The answer is the data below, repeated exactly, with no pictures included.

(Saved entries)
====

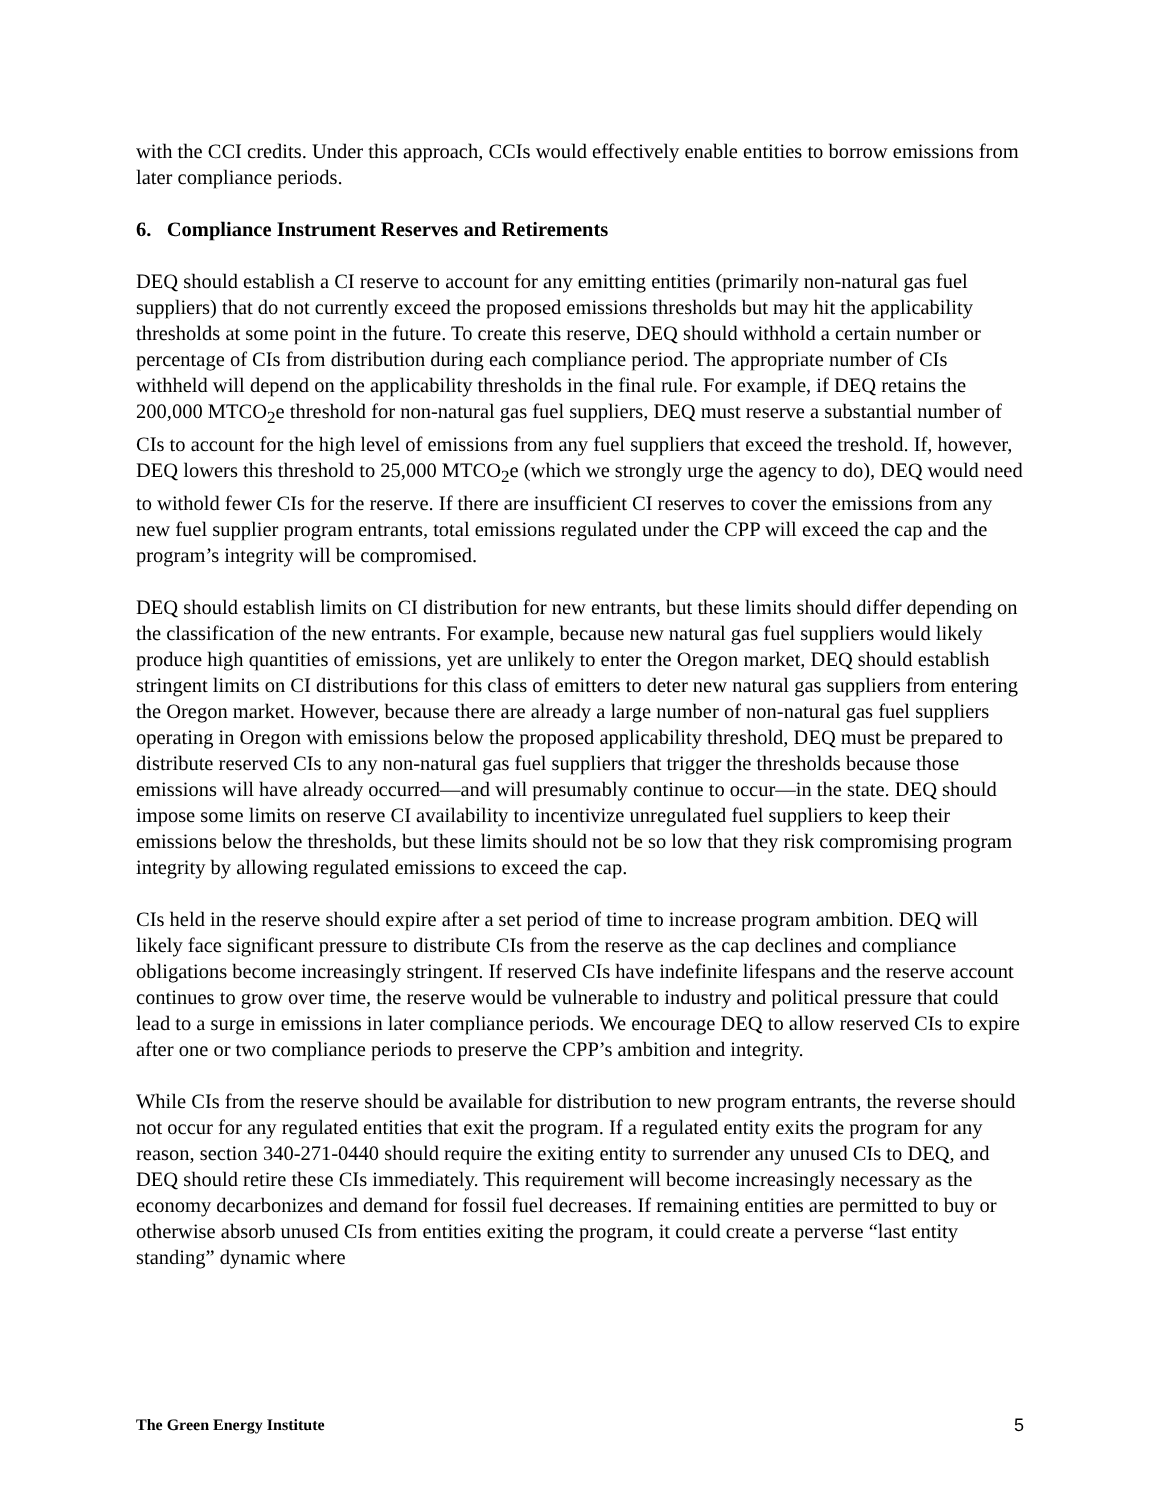with the CCI credits. Under this approach, CCIs would effectively enable entities to borrow emissions from later compliance periods.
6. Compliance Instrument Reserves and Retirements
DEQ should establish a CI reserve to account for any emitting entities (primarily non-natural gas fuel suppliers) that do not currently exceed the proposed emissions thresholds but may hit the applicability thresholds at some point in the future. To create this reserve, DEQ should withhold a certain number or percentage of CIs from distribution during each compliance period. The appropriate number of CIs withheld will depend on the applicability thresholds in the final rule. For example, if DEQ retains the 200,000 MTCO<sub>2</sub>e threshold for non-natural gas fuel suppliers, DEQ must reserve a substantial number of CIs to account for the high level of emissions from any fuel suppliers that exceed the treshold. If, however, DEQ lowers this threshold to 25,000 MTCO<sub>2</sub>e (which we strongly urge the agency to do), DEQ would need to withold fewer CIs for the reserve. If there are insufficient CI reserves to cover the emissions from any new fuel supplier program entrants, total emissions regulated under the CPP will exceed the cap and the program’s integrity will be compromised.
DEQ should establish limits on CI distribution for new entrants, but these limits should differ depending on the classification of the new entrants. For example, because new natural gas fuel suppliers would likely produce high quantities of emissions, yet are unlikely to enter the Oregon market, DEQ should establish stringent limits on CI distributions for this class of emitters to deter new natural gas suppliers from entering the Oregon market. However, because there are already a large number of non-natural gas fuel suppliers operating in Oregon with emissions below the proposed applicability threshold, DEQ must be prepared to distribute reserved CIs to any non-natural gas fuel suppliers that trigger the thresholds because those emissions will have already occurred—and will presumably continue to occur—in the state. DEQ should impose some limits on reserve CI availability to incentivize unregulated fuel suppliers to keep their emissions below the thresholds, but these limits should not be so low that they risk compromising program integrity by allowing regulated emissions to exceed the cap.
CIs held in the reserve should expire after a set period of time to increase program ambition. DEQ will likely face significant pressure to distribute CIs from the reserve as the cap declines and compliance obligations become increasingly stringent. If reserved CIs have indefinite lifespans and the reserve account continues to grow over time, the reserve would be vulnerable to industry and political pressure that could lead to a surge in emissions in later compliance periods. We encourage DEQ to allow reserved CIs to expire after one or two compliance periods to preserve the CPP’s ambition and integrity.
While CIs from the reserve should be available for distribution to new program entrants, the reverse should not occur for any regulated entities that exit the program. If a regulated entity exits the program for any reason, section 340-271-0440 should require the exiting entity to surrender any unused CIs to DEQ, and DEQ should retire these CIs immediately. This requirement will become increasingly necessary as the economy decarbonizes and demand for fossil fuel decreases. If remaining entities are permitted to buy or otherwise absorb unused CIs from entities exiting the program, it could create a perverse “last entity standing” dynamic where
The Green Energy Institute 5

====

EXPECTED ANSWER →
with the CCI credits. Under this approach, CCIs would effectively enable entities to borrow emissions from later compliance periods.
6. Compliance Instrument Reserves and Retirements
DEQ should establish a CI reserve to account for any emitting entities (primarily non-natural gas fuel suppliers) that do not currently exceed the proposed emissions thresholds but may hit the applicability thresholds at some point in the future. To create this reserve, DEQ should withhold a certain number or percentage of CIs from distribution during each compliance period. The appropriate number of CIs withheld will depend on the applicability thresholds in the final rule. For example, if DEQ retains the 200,000 MTCO<sub>2</sub>e threshold for non-natural gas fuel suppliers, DEQ must reserve a substantial number of CIs to account for the high level of emissions from any fuel suppliers that exceed the treshold. If, however, DEQ lowers this threshold to 25,000 MTCO<sub>2</sub>e (which we strongly urge the agency to do), DEQ would need to withold fewer CIs for the reserve. If there are insufficient CI reserves to cover the emissions from any new fuel supplier program entrants, total emissions regulated under the CPP will exceed the cap and the program’s integrity will be compromised.
DEQ should establish limits on CI distribution for new entrants, but these limits should differ depending on the classification of the new entrants. For example, because new natural gas fuel suppliers would likely produce high quantities of emissions, yet are unlikely to enter the Oregon market, DEQ should establish stringent limits on CI distributions for this class of emitters to deter new natural gas suppliers from entering the Oregon market. However, because there are already a large number of non-natural gas fuel suppliers operating in Oregon with emissions below the proposed applicability threshold, DEQ must be prepared to distribute reserved CIs to any non-natural gas fuel suppliers that trigger the thresholds because those emissions will have already occurred—and will presumably continue to occur—in the state. DEQ should impose some limits on reserve CI availability to incentivize unregulated fuel suppliers to keep their emissions below the thresholds, but these limits should not be so low that they risk compromising program integrity by allowing regulated emissions to exceed the cap.
CIs held in the reserve should expire after a set period of time to increase program ambition. DEQ will likely face significant pressure to distribute CIs from the reserve as the cap declines and compliance obligations become increasingly stringent. If reserved CIs have indefinite lifespans and the reserve account continues to grow over time, the reserve would be vulnerable to industry and political pressure that could lead to a surge in emissions in later compliance periods. We encourage DEQ to allow reserved CIs to expire after one or two compliance periods to preserve the CPP’s ambition and integrity.
While CIs from the reserve should be available for distribution to new program entrants, the reverse should not occur for any regulated entities that exit the program. If a regulated entity exits the program for any reason, section 340-271-0440 should require the exiting entity to surrender any unused CIs to DEQ, and DEQ should retire these CIs immediately. This requirement will become increasingly necessary as the economy decarbonizes and demand for fossil fuel decreases. If remaining entities are permitted to buy or otherwise absorb unused CIs from entities exiting the program, it could create a perverse “last entity standing” dynamic where
The Green Energy Institute 5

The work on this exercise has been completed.